*** Excerpted passage Section Begins ***

Lipidic Prodrug Co-Crystals: A Platform for Combination Therapy Targeting Fungal Biofilms.

Fungal infections are often complicated by biofilm formation and concurrent inflammation, limiting the efficacy of conventional antifungal therapies. To address these challenges, we developed a novel hybrid drug delivery platform-lipidic prodrug co-crystals (LPCCs)-that combines the benefits of lipidic self-assembly and pharmaceutical co-crystallization. In this study, a lipidic prodrug is synthesized by linking catechol-containing α-aminophosphonate with phenylboronic acid-modified bifonazole (Bfz), an antifungal agent, via boronate bonding. The resulting self-assembled structures exhibit high drug-loading capacity (up to 85%) and are capable of co-crystallizing with anti-inflammatory agents such as nonsteroidal antiinflammatory drugs (NSAIDs) through strong aromatic and ionic interactions. This dual-delivery system enables the controlled, site-specific release of both antifungal and anti-inflammatory agents in response to the acidic and oxidative microenvironment of fungal biofilms. LPCCs effectively prevent biofilm formation, eradicate mature biofilms, and enhance ROS-scavenging capacity. Mechanistically, LPCCs inhibit the NF-κB/COX-2 pathway, reduce pro-inflammatory cytokines, and promote an anti-inflammatory M2 macrophage phenotype. In a murine rectal candidiasis model, LPCCs significantly reduced fungal load, restored tissue integrity, and normalized immune and microbial environments. Our findings highlight LPCCs as a promising strategy for enhancing treatment efficacy, improving patient compliance, and overcoming the limitations of current antifungal therapies.

*** Excerpted passage Section Ends ***
*** Dataset records Section Begins ***

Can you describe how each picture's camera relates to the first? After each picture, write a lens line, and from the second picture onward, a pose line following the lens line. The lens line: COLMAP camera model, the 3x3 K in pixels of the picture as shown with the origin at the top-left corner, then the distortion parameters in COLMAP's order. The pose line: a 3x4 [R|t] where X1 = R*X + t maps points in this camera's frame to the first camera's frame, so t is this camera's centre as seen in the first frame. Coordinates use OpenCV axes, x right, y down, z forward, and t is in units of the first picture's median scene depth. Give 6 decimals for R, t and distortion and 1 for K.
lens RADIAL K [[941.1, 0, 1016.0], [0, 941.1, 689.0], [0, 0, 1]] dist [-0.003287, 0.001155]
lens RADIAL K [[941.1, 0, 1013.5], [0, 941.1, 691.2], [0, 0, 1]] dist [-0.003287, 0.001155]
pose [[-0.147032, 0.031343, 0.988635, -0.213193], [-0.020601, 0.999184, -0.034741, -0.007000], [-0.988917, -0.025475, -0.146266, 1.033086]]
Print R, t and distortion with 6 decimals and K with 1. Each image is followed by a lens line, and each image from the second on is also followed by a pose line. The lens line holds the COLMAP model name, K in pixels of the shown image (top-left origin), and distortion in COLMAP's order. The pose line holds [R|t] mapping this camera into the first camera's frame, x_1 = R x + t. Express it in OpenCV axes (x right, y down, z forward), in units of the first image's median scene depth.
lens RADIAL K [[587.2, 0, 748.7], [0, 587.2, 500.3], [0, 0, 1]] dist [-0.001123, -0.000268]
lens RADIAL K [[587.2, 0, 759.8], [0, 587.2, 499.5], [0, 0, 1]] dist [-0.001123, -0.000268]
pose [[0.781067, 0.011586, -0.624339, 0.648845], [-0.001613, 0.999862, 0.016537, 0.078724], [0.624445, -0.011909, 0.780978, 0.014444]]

*** Dataset records Section Ends ***

List of tasks:
1. In the abstract on lipidic prodrug co-crystals, what lets the platform release its antifungal and anti-inflammatory agents specifically at fungal biofilms? Answer in one to three sentences.
2. According to the abstract on lipidic prodrug co-crystals, what is the highest drug-loading capacity of the self-assembled structures?

Solved tasks:
1. The release is controlled and site-specific because it responds to the acidic and oxidative microenvironment of fungal biofilms.

2. Up to 85%.